Vivemos momentos de expectativa. Forte seguimento, movendo-se orquestradamente, vem revolucionando o direito processual civil; a pretexto de aligeirar, agridem-no. Mais do que uma reforma ou modernização, matam princípios, alteram lições tradicionais e salutares.

Aprendeu-se que o Estado/ juiz, imparcial, isento, agia se provocado no limite do pedido, sob pena de decisões irregulares: “ultra, extra, infra, citra petita”; sempre se dispensou tratamento isonômico às partes. A sentença não decidia totalmente, mas apenas nos limites do pedido; não podia dar mais ou diversamente. Assegurava-se ao juiz, na busca da verdade real e através de decisão motivada, até determinar provas, sem preponderar; competia-lhe julgar segundo o alegado e provado pelas partes, evitando dar mão forte a parte fraca. A solução haveria de ser justa, dentro da realidade processual, assegurada a livre apreciação da prova, com convencimento motivado, persuasão racional. Enfim, decisão obrigatoriamente de acordo com as provas dos autos, afastados os critérios pessoais de justiça. Quem alegava tinha o ônus da prova.

Esquece-se tudo isso! Sob o argumento de que a fase é do ingresso na modernidade projetam, e nos impõem, reformas processuais reforçando desmedidamente os poderes do juiz, na condução da instrução, na direção da causa. Afirmam que juiz tem que ter plena liberdade de decisão, sequer sendo obrigado a enfrentar todas as questões debatidas. Já se admite que, para equilibrar a força dos litigantes, o juiz pode interferir em favor do mais fraco e, com isso, permitir acesso a ordem jurídica justa, possibilitando que vença quem tenha razão.

Reformas alavancadas por renomados processualistas que, no entanto, não tiveram o aprendizado dos balcões, desabituados a “requerer”, acostumados a decidir e opinar, reformistas que não experimentaram a aflição do cliente pobre, reformistas que só sabem da assistência judiciária (Lei 1.060/50) por ouvir dizer; pareceristas milionários, expectadores privilegiados, que não se afligem com a sorte dos litigantes!
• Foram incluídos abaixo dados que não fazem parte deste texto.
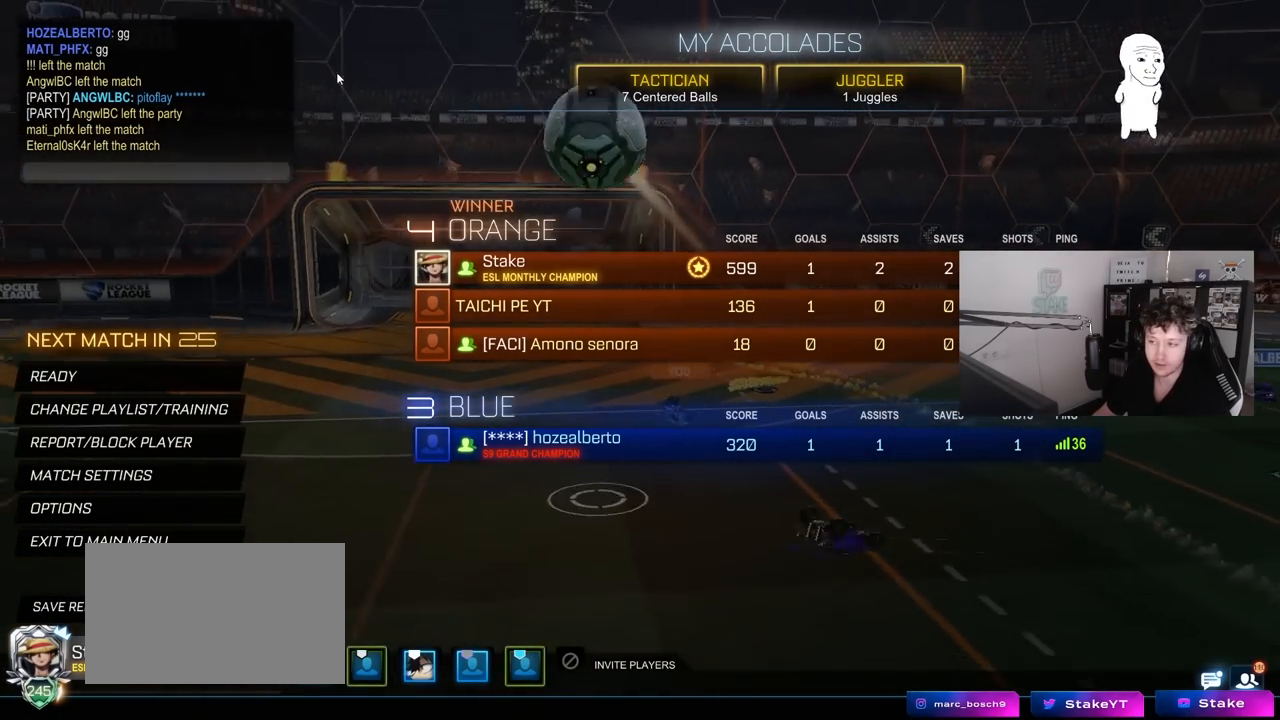
{"keys": [], "mouse": [], "mouse_move": "down", "events": []}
Esse é o perfil da maioria dos reformistas, daqueles que nos impõem as alterações.

Enquanto isso o advogado, embora autoridade nesse assunto, continua sendo alfinetado pelas decisões absurdas do dia a dia, como simples cobaia dessas experiências.

É preciso acordar! É necessário mobilizar-se contra a preocupante onda que vem transformando o advogado em peça meramente decorativa no processo. A deliberada concentração de ilimitados poderes no juiz não pode continuar; é o arbítrio se aproximando a galope. Basta ver a história: a catástrofe se avizinha.

Sob a míope alegação de que o problema está na quantidade de recursos, os defensores da “modernização” querem limitar as discussões ao tribunal de justiça. Se fossem realmente advogados militantes saberiam que, na prática, isso já vem acontecendo. Infeliz daquele que, pelo Recurso Especial ou Recuso Extraordinário, necessite reformar acórdão; impossível superar as armadilhas postas no caminho do recorrente: juízo de admissibilidade, prequestionamento, etc.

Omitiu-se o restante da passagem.